Bloomberg, 止まらぬドル高相場、あすの雇用統計待たず115円突破も-市場関係者
事前にこんな記事も出ていて、ギョギョギョ!とさかなクンでしたが、
そんな展開にはならず、下値は限定的ながらも売りが出てホット一安心。
Bloomberg, ドルは114円前後、米雇用統計や伊国民投票を前に売り-下値は限定的
そして11月の米雇用統計が公表された。
ロイター, 米雇用者数、11月は17.8万人増 失業率は約9年ぶり低水準
『米労働省が発表した11月の米雇用統計は、非農業部門雇用者数が17万8000人増と、市場予想の17万5000人増を上回る伸びとなった。失業率も4.6%と、2007年8月以来約9年ぶりの水準に改善し、米連邦準備理事会(FRB)が12月に利上げに踏み切る下地がほぼ整った可能性がある。』
悪くない。利上げを後押しする内容。しかし、材料出尽くし。
先週末は113円台にまで下落してくれました。
Bloomberg, NY外為(2日):ドル軟調、113円台半ば-雇用統計まだら模様
良かった、良かった。
雇用統計はどんな結果が出ても、今月12月の利上げを大きく妨げることはないと予想していたので、まぁ、こんなもんかなと。
雇用統計以上に注目していたのは、オーストリアの大統領選挙とイタリアの国民投票。
オーストリアはさすがに極右政党出身の国家元首誕生とはいきませんでした。
ロイター, オーストリア大統領選、親EU派が勝利 極右候補敗れる
親EU派のアレクサンダー・ファン・デア・ベレン氏が勝利したようですが、極右政党の支持者も40%以上いることがわかりましたので、こちらも米国と同様に国を二分した戦い。どちらが勝利しても波乱含みな将来かなと思いますよ。
そして、市場が最も注目しているのは、憲法改正を問うイタリアの国民投票。正直、イタリアは昨年F1のイタリアGPを身に行きましたが、正直全く関心がない国なので、五つ星運動が拡大しようが、国民投票で憲法改正が否決されようが、「そんなの関係ねぇ~」という感情しかなく、その結果がどの程度金融市場に影響を及ぼすのかを現時点で判断することは難しいと考えています。
英国のEU離脱の際もですが、政治的なプロセスは交渉が伴いますので、その場ですぐに影響ができるのかどうかを見極めるのは難しく、イタリアも同様かなと思っています。
今のところニュースを見る限り、憲法改正は否決されるようですね。
ロイター, イタリア国民投票、憲法改正案を否決へ=第1回開票予測
これが否決されるとイタリアの首相は辞任するのだとか…
本当に勝てると思っていたのかな…
まぁ、こちらもこんな感じで大方市場は敗北を予想していたので、こちらも材料出尽くし。

- _出典となる記録_:
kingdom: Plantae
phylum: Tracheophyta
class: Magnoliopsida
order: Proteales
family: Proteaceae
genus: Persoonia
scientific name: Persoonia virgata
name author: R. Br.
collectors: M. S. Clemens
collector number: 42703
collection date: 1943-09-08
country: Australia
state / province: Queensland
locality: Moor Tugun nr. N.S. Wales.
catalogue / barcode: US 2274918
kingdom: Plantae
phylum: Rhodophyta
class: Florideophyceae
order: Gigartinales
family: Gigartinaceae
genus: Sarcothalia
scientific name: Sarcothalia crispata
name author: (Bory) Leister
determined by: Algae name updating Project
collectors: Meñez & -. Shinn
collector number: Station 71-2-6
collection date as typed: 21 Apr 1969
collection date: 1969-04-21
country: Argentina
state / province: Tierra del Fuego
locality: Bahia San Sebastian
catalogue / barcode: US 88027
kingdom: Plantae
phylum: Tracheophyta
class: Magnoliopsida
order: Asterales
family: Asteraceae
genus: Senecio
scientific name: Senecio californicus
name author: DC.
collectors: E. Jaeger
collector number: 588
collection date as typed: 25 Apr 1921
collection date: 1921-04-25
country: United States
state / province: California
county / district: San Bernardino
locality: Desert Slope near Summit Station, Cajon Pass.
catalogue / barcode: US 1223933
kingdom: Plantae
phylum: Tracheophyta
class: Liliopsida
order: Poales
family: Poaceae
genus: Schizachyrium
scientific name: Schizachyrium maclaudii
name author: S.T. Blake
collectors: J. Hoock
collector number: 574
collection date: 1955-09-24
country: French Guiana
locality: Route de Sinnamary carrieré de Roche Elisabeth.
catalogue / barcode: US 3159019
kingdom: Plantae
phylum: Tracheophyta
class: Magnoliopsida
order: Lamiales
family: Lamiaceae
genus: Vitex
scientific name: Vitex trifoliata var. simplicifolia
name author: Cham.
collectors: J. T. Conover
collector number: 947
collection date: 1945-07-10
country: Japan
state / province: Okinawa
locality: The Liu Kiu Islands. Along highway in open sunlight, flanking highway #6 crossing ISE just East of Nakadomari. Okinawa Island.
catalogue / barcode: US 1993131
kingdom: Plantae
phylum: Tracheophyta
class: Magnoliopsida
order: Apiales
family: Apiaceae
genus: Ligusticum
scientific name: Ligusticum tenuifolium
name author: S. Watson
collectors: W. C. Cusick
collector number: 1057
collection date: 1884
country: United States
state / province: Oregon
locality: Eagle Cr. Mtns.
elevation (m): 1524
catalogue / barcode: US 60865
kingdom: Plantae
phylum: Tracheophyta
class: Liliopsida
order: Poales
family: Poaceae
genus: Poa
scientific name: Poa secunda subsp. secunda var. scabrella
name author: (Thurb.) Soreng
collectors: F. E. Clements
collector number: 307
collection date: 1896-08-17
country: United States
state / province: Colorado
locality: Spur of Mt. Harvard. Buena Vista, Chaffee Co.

- _取り組む課題_:
a) 記録のうち、冒頭の行に始まり「determined by: Algae name updating Project」を含む行で終わる部分を、両端の行も含めて一字一句変えずに繰り返しなさい。
b) ドル円相場と欧州の政治情勢をめぐる文章を、示された最後の文の後から書き継ぎなさい。

- _課題の解答_:
a)
kingdom: Plantae
phylum: Tracheophyta
class: Magnoliopsida
order: Proteales
family: Proteaceae
genus: Persoonia
scientific name: Persoonia virgata
name author: R. Br.
collectors: M. S. Clemens
collector number: 42703
collection date: 1943-09-08
country: Australia
state / province: Queensland
locality: Moor Tugun nr. N.S. Wales.
catalogue / barcode: US 2274918
kingdom: Plantae
phylum: Rhodophyta
class: Florideophyceae
order: Gigartinales
family: Gigartinaceae
genus: Sarcothalia
scientific name: Sarcothalia crispata
name author: (Bory) Leister
determined by: Algae name updating Project

b)
先週11月28日週の概況:
先週は『根拠なき熱狂による相場だとしたら、感謝祭までで続いた上げ相場が材料で尽くしで急落する可能性もあるので、112円を挟んで前後2円ですが、やや円高にバイアスを置きました。』と予想して、ドル円の予想レンジを、109.00円~114.00円と想定していました。週初はOPECでの減産合意が難しいとの観測から一時111.32円まで売られたが、30日はOPECの減産合意となり114.83円近くまで上昇してしまいました。ただ、米地区連銀経済報告(ベージュブック)ドル高が製造業にとって向かい風になっているとの報告もあり、ドル買いのペースはやや和らいだ。その後、2日に公表された11月の米雇用統計は予想を上回ったものの、市場は既に12月の利上げを織り込み済で、ドル円はやや値を下げて113円台で取引を終えた。もっともトランプ次期大統領が財務長官に元GSのムニューチン氏を起用するとの報道を受けて、ドルは底堅く推移している。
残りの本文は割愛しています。